Okay, what's happening here is you've got a command here, the file command, whose entire job is to look at a file and guess what the contents of that file is. For text files, part of that guessing process often involves guessing what the character encoding of the file is. That guessing is not always correct--there's the infamous "the printer can't print on Tuesdays bug" that was caused by the date string in the printer file, on Tuesdays, causing the file command to think it was an entirely different type of file [1]. There's another famous bug where starting a text file with a 4-letter word, two three-letter words, and another 4-letter word would cause Notepad to think the text file was in UTF-16 instead of ASCII [2].

With regards to guessing charsets, this is not always a particularly feasible process. Some charsets are more reliable to guess than others are. UTF-8, for example, tends to stick out--continuation bytes form a pattern that most charsets are unlikely to keep up with for long. Guessing ASCII for text that contains no 8-bit values set is pretty safe, since almost every charset is designed with ASCII-subset-safety in mind, and those that aren't (EBCDIC, UTF-7, UTF-16/UTF-32) are found in relatively constrained environments [3].

[1] https://beza1e1.tuxen.de/lore/print_on_tuesday.html

[2] https://en.wikipedia.org/wiki/Bush_hid_the_facts

[3] ISO-2022-* charsets are mode-switching, relying on the ESC character as part of the sequence to switch to different encodings. So you also have to consider the ESC character as a non-7-bit encoding for reliable ASCII detection.


> Unicode provides a unique code for every character, regardless of the language.

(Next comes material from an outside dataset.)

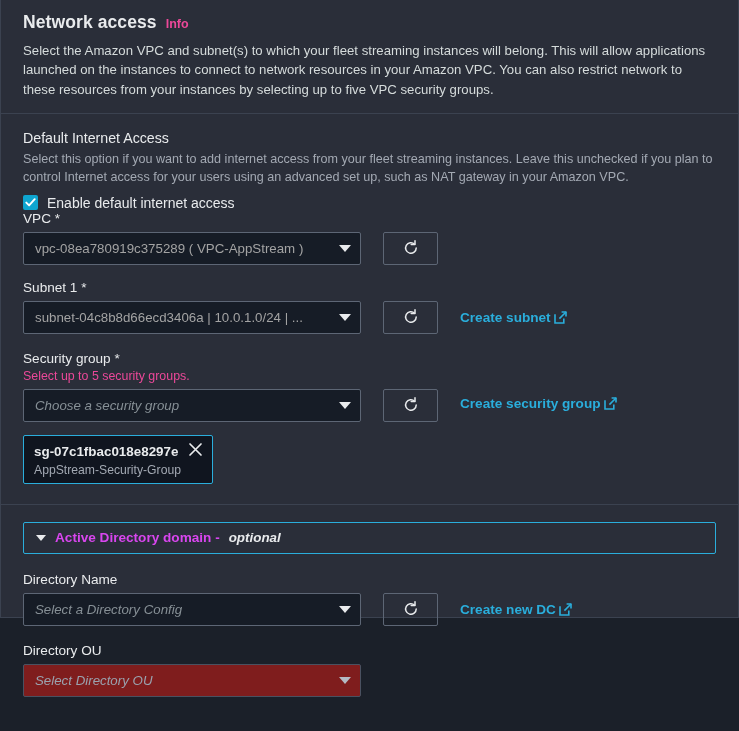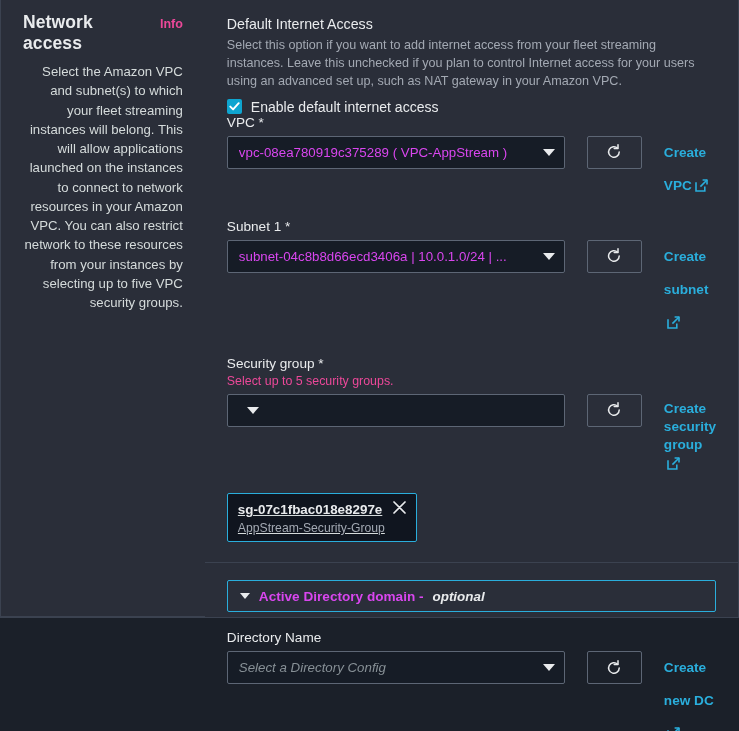"Network access" .panel { flex-direction: row -> column }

Moreover, this is not strictly true even after the generous reinterpretation (assuming "unique-under-normalization", "code point sequence", "abstract character" and "script") because Unicode still doesn't encode some scripts [1].

[1] https://www.unicode.org/standard/unsupported.html


… and Han unification means that you’ll often get one code point representing several different “characters”, and you must convey the language out-of-band (e.g. via an XML or HTML lang attribute) for the text to be correctly understood, sometimes.

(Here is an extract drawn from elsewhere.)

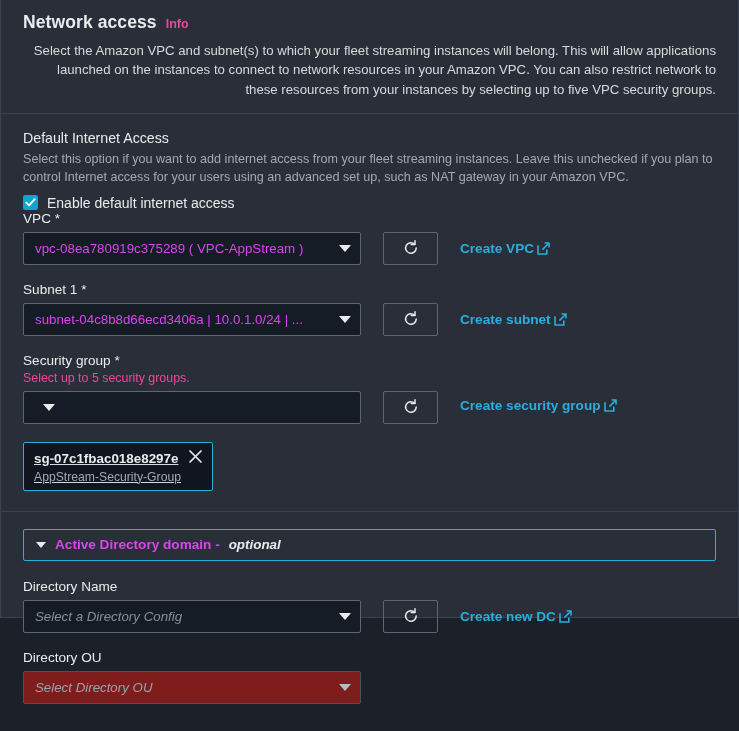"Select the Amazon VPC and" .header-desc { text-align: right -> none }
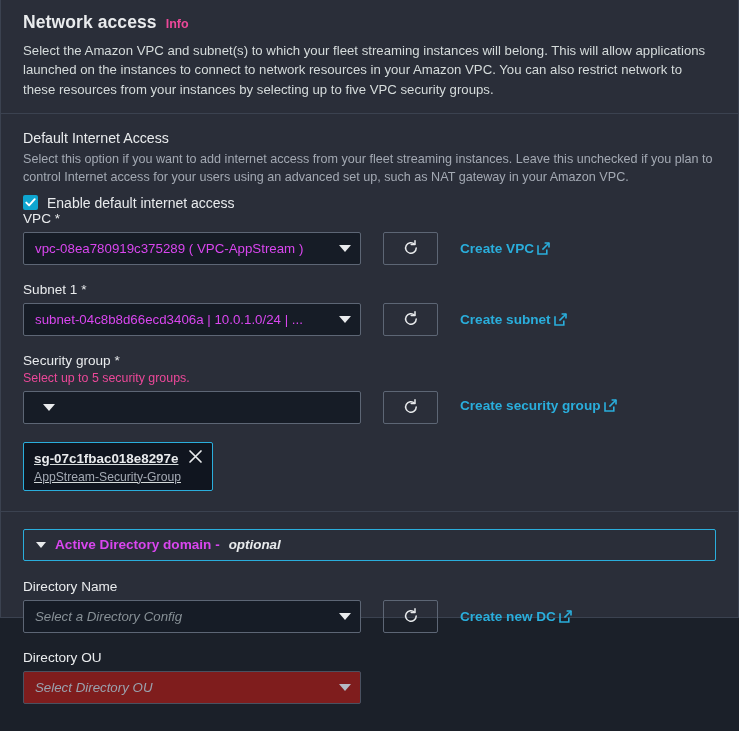"vpc-08ea780919c375289 ( VPC-AppStream )" .select-value { color: #d946ef -> #a3a3a3 }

https://en.wikipedia.org/wiki/Han_unification


Yeah I've got beef with Unicode. It doesn't support CJK*. Since I work in games and there are a lot of Japanese games that want to be sold in the Chinese market (and vice versa), this is A Problem. I don't know where they got off thinking those character sets were the same, because if I treat them the same, I don't get paid.

*in my particular example, you can say unicode doesn't support Japanese, /or/ doesn't support Chinese. The answer depends on what font you're using. "Han Unification" affects more than just those two languages, but that's what I have experience with.


Thank you for these points. I've made some corrections in the post.

> consider that something like à can consist of either a precomposed "à" code point or an "a" + "` diacritic" sequence

If Unicode provides a precomposed combination doesn't it mean that in fact has a code point for every character? Regardless of offering diacritic combination codes?


From my understanding the precomposed ones don't exist for every character, for latin scripts this might be true but other scripts are more complex.

Simple example is emojies where there isn't a precomposed codepoint for all combinations.